Pose estimation data:
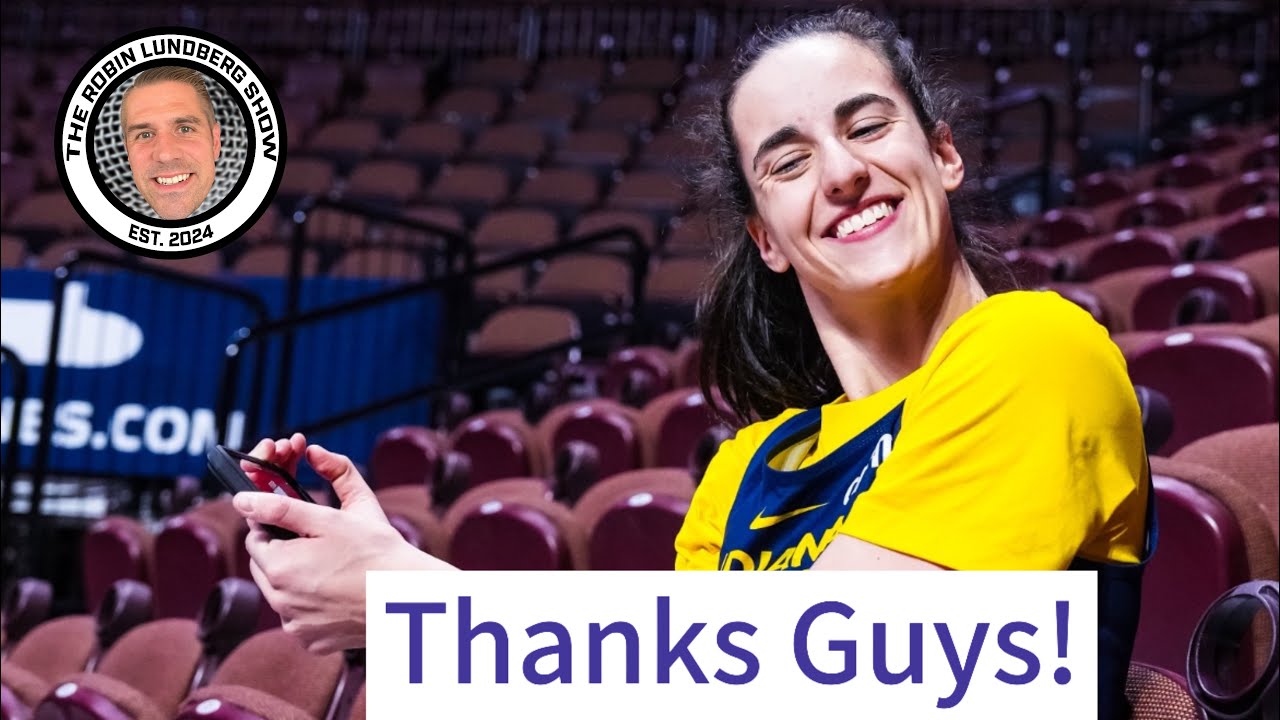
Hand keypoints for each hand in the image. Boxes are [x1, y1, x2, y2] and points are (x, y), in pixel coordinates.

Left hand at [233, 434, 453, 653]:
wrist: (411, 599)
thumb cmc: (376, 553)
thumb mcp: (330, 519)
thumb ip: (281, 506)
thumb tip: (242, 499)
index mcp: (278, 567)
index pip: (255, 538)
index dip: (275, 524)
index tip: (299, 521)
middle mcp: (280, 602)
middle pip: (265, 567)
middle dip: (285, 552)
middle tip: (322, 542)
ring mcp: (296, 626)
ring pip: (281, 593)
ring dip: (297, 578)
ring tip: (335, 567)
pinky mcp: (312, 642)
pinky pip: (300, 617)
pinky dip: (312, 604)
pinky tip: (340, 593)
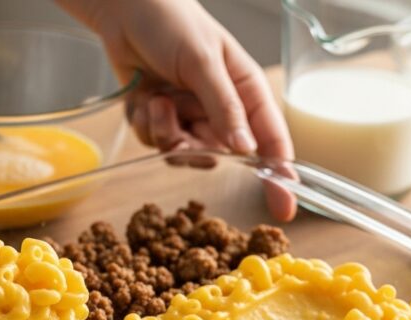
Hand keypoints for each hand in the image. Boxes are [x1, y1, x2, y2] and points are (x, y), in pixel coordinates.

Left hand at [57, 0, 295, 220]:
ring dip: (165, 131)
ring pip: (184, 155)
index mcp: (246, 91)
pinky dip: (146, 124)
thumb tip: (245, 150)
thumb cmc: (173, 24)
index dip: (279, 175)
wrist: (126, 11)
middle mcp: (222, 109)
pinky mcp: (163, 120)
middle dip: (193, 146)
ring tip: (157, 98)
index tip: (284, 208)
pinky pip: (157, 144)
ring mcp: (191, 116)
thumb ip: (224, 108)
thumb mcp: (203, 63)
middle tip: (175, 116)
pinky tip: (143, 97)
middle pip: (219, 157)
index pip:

Task to complete> Would you copy out, exactly and with no pictures, only the lines above from the one that contains "index pip: (255, 538)" through the one that contains "thumb ip: (224, 108)"?

Solution to this task>
index pip: (255, 538)
index dip: (275, 524)
index tip: (299, 521)
middle mcp: (280, 602)
middle pip: (265, 567)
middle dip: (285, 552)
middle tip: (322, 542)
ring mcp: (296, 626)
ring pip: (281, 593)
ring dip: (297, 578)
ring tip: (335, 567)
pinky mcp: (312, 642)
pinky pip: (300, 617)
pinky dip: (312, 604)
pinky tip: (340, 593)
Hand keypoints for each hand in the image. Boxes are [x1, y1, x2, y2] and points are (x, y), in pixel coordinates.

Left hand at [57, 0, 295, 220]:
ring dip: (165, 131)
ring pip: (184, 155)
index mcp: (246, 91)
pinky dip: (146, 124)
thumb tip: (245, 150)
thumb cmc: (173, 24)
index dip: (279, 175)
wrist: (126, 11)
middle mcp: (222, 109)
pinky mcp: (163, 120)
middle dip: (193, 146)
ring tip: (157, 98)
index tip: (284, 208)
pinky pip: (157, 144)
ring mcp: (191, 116)
thumb ip: (224, 108)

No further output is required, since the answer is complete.